Machine-readable hardware designs

──────

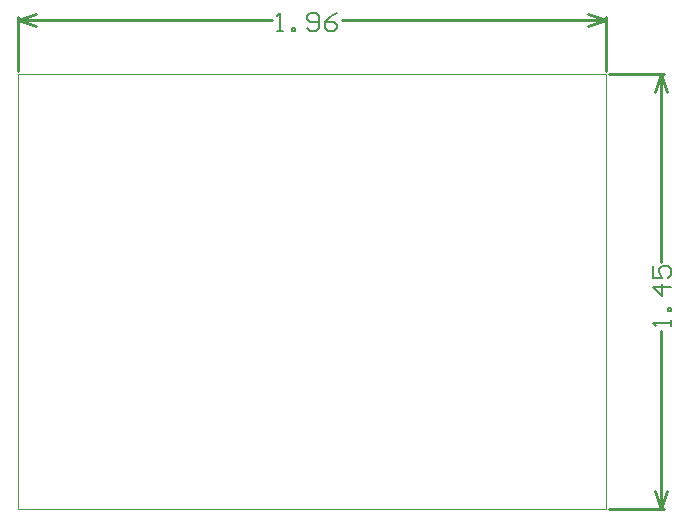
<source format=gm1>
G04*
G04 #@! TF.GenerationSoftware,Altium Limited,Altium Designer,20.1.14 (287)*
G04*
G04 Layer_Color=16711935*
%FSLAX24Y24*%
%MOIN*%
G70*
G04*
G04 #@! TF.SameCoordinates,46077A43-3E97-4952-B592-0C32B6473DDB*
G04*
G04*
G04 #@! TF.FilePolarity,Positive*
G04*
G01*
G75*
%ADD12C,0.0100*%
%ADD17C,0.0000*%
%ADD18C,0.0060*%
D12*
X21425Y14500D02*
X21625Y13900D01*
X21225D02*
X21425Y14500D01*
X21225Y600D02*
X21425Y0D01*
X21625Y600D01*
X21425Y8250D02*
Y14500D01*
Y0D02*
Y5930D01*
X19700Y14500D02*
X21525D01*
X19700Y0D02*
X21525D01*
X0Y16300D02*
X600Y16500D01*
X0Y16300D02*
X600Y16100D01*
X19000D02*
X19600Y16300D01*
X19000Y16500D02*
X19600Y16300D01*
X0D02*
X8480D01*
X10800D02*
X19600D01*
X0Y14600D02*
Y16400D01*
X19600Y14600D02*
Y16400D01*
X21425Y14500D02*
X21625Y13900D01*
X21225D02*
X21425Y14500D01*
X21225Y600D02*
X21425Y0D01*
X21625Y600D01*
X21425Y8250D02*
Y14500D01*
Y0D02*
Y5930D01*
X19700Y14500D02*
X21525D01*
X19700Y0D02*
X21525D01*
X0Y16300D02*
X600Y16500D01*
X0Y16300D02*
X600Y16100D01*
X19000D02*
X19600Y16300D01*
X19000Y16500D02*
X19600Y16300D01*
X0D02*
X8480D01*
X10800D02*
X19600D01*
X0Y14600D02*
Y16400D01*
X19600Y14600D02*
Y16400D01*
D17*
X0Y0D02*
X19600D01*
Y14500D01*
X0D02*
X19600D01*
X0Y0D02*
Y14500D01*
Y0D02*
X19600D01*
Y14500D01*
X0D02*
X19600D01*
X0Y0D02*
Y14500D01*
Y0D02*
X19600D01*
Y14500D01*
X0D02*
X19600D01*
X0Y0D02*
Y14500D01*
Y0D02*
X19600D01*
Y14500D01*
X0D02*
X19600D01*
X0Y0D02*
Y14500D01*
D18*
X21785Y6090D02*
Y6290D01*
Y6190D01*
X21185D01*
X21285Y6090D01*
X21785Y6590D02*
X21685D01*
Y6690D01*
X21785D01*
Y6590D01*
Y7390D02*
X21185D01*
X21485Y7090D01*
Y7490D01*
X21185Y8090D02*
Y7690D01*
X21485D01*
X21385Y7890D01*
Y7990D01*
X21485Y8090D01*
X21685D01*
X21785Y7990D01*
Y7790D01*
X21685Y7690D01*
X8640Y15940D02*
X8840D01*
X8740D01*
Y16540D01*
X8640Y16440D01*
X9140Y15940D02*
Y16040D01*
X9240D01*
Y15940D01*
X9140D01*
X9640Y16040D02*
X9740Y15940D01*
X9940D01*
X10040Y16040D01*
Y16440D01*
X9940Y16540D01*
X9740D01*
X9640Y16440D01*
Y16340D01*
X9740Y16240D01*
X10040D01*
X10640Y16540D02*
X10440Y16440D01*
X10240Y16240D01*
Y16040D01*
X10340Y15940D01*
X10540D01*
X10640Y16040D01*
Y16140D01*
X10540Y16240D01*
X10240D01*
X21785Y6090D02*
Y6290D01*
Y6190D01*
X21185D01*
X21285Y6090D01*
X21785Y6590D02*
X21685D01*
Y6690D01*
X21785D01*
Y6590D01*
Y7390D02*
X21185D01*
X21485Y7090D01*
Y7490D01*
X21185Y8090D02*
Y7690D01*
X21485D01*
X21385Y7890D01*
Y7990D01*
X21485Y8090D01*
X21685D01*
X21785Y7990D01*
Y7790D01*
X21685Y7690D01*
X8640Y15940D02*
X8840D01*
X8740D01*
Y16540D01*
X8640Y16440D01*
X9140Y15940D02*
Y16040D01*
X9240D01*
Y15940D01*
X9140D01*
X9640Y16040D02*
X9740Y15940D01*
X9940D01*
X10040Y16040D01*
Y16440D01*
X9940Y16540D01*
X9740D01*
X9640Y16440D01*
Y16340D01*
X9740Y16240D01*
X10040D01*
X10640Y16540D02*
X10440Y16440D01*
X10240Y16240D01*
Y16040D01*
X10340Y15940D01*
X10540D01*
X10640Y16040D01*
Y16140D01*
X10540Y16240D01*
X10240D01*
M02*

</source>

──────

**Your instructions:** Set down all records verbatim, omitting images.

**Output of the exercise:**
<source format=gm1>
G04*
G04 #@! TF.GenerationSoftware,Altium Limited,Altium Designer,20.1.14 (287)*
G04*
G04 Layer_Color=16711935*
%FSLAX24Y24*%
%MOIN*%
G70*
G04*
G04 #@! TF.SameCoordinates,46077A43-3E97-4952-B592-0C32B6473DDB*
G04*
G04*
G04 #@! TF.FilePolarity,Positive*
G04*
G01*
G75*
%ADD12C,0.0100*%
%ADD17C,0.0000*%
%ADD18C,0.0060*%
D12*
X21425Y14500D02*
X21625Y13900D01*
X21225D02*
X21425Y14500D01*
X21225Y600D02*
X21425Y0D01*
X21625Y600D01*
X21425Y8250D02*
Y14500D01*
Y0D02*
Y5930D01*
X19700Y14500D02*
X21525D01*
X19700Y0D02*
X21525D01*
X0Y16300D02*
X600Y16500D01*
X0Y16300D02*
X600Y16100D01*
X19000D02*
X19600Y16300D01*
X19000Y16500D02*
X19600Y16300D01*
X0D02*
X8480D01*
X10800D02*
X19600D01*
X0Y14600D02*
Y16400D01*
X19600Y14600D02*
Y16400D01*
X21425Y14500D02*
X21625Y13900D01*
X21225D02*
X21425Y14500D01*
X21225Y600D02*
X21425Y0D01*
X21625Y600D01*
X21425Y8250D02*
Y14500D01*
Y0D02*
Y5930D01*
X19700Y14500D02*
X21525D01*
X19700Y0D02*
X21525D01*
X0Y16300D02*
X600Y16500D01*
X0Y16300D02*
X600Y16100D01*
X19000D02*
X19600Y16300D01*
X19000Y16500D02*
X19600Y16300D01*
X0D02*
X8480D01*
X10800D02*
X19600D01*
X0Y14600D02*
Y16400D01*
X19600Y14600D02*
Y16400D01*
D17*
X0Y0D02*
X19600D01*
Y14500D01*
X0D02*
X19600D01*
X0Y0D02*
Y14500D01*
Y0D02*
X19600D01*
Y14500D01*
X0D02*
X19600D01*
X0Y0D02*
Y14500D01*
Y0D02*
X19600D01*
Y14500D01*
X0D02*
X19600D01*
X0Y0D02*
Y14500D01*
Y0D02*
X19600D01*
Y14500D01*
X0D02*
X19600D01*
X0Y0D02*
Y14500D01*
D18*
X21785Y6090D02*
Y6290D01*
Y6190D01*
X21185D01*
X21285Y6090D01*
X21785Y6590D02*
X21685D01*
Y6690D01*
X21785D01*
Y6590D01*
Y7390D02*
X21185D01*
X21485Y7090D01*
Y7490D01*
X21185Y8090D02*
Y7690D01*
X21485D01*
X21385Y7890D01*
Y7990D01*
X21485Y8090D01*
X21685D01*
X21785Y7990D01*
Y7790D01*
X21685Y7690D01*
X8640Y15940D02*
X8840D01*
X8740D01*
Y16540D01*
X8640Y16440D01*
X9140Y15940D02*
Y16040D01*
X9240D01*
Y15940D01*
X9140D01*
X9640Y16040D02*
X9740Y15940D01*
X9940D01*
X10040Y16040D01*
Y16440D01*
X9940Y16540D01*
X9740D01*
X9640Y16440D01*
Y16340D01*
X9740Y16240D01*
X10040D01*
X10640Y16540D02*
X10440Y16440D01*
X10240Y16240D01*
Y16040D01*
X10340Y15940D01*
X10540D01*
X10640Y16040D01*
Y16140D01*
X10540Y16240D01*
X10240D01*
X21785Y6090D02*
Y6290D01*
Y6190D01*
X21185D01*
X21285Y6090D01*
X21785Y6590D02*
X21685D01*
Y6690D01*
X21785D01*
Y6590D01*
Y7390D02*
X21185D01*
X21485Y7090D01*
Y7490D01*
X21185Y8090D02*
Y7690D01*
X21485D01*
X21385Y7890D01*
Y7990D01*
X21485Y8090D01*
X21685D01*
X21785Y7990D01*
Y7790D01*
X21685Y7690D01*
X8640Y15940D02*
X8840D01*
X8740D01*
Y16540D01*
X8640Y16440D01*
X9140Y15940D02*
Y16040D01*
X9240D01*
Y15940D01*
X9140D01*
X9640Y16040D02*
X9740Y15940D01*
X9940D01*
X10040Y16040D01*
Y16440D01*
X9940Y16540D01*
X9740D01*
X9640Y16440D01*
Y16340D01*
X9740Y16240D01*
X10040D01*
X10640Y16540D02*
X10440Y16440D01*
X10240Y16240D01*
Y16040D01*
X10340Y15940D01*
X10540D01*
X10640Y16040D01*
Y16140D01*
X10540Y16240D01*
X10240D01*
M02*

</source>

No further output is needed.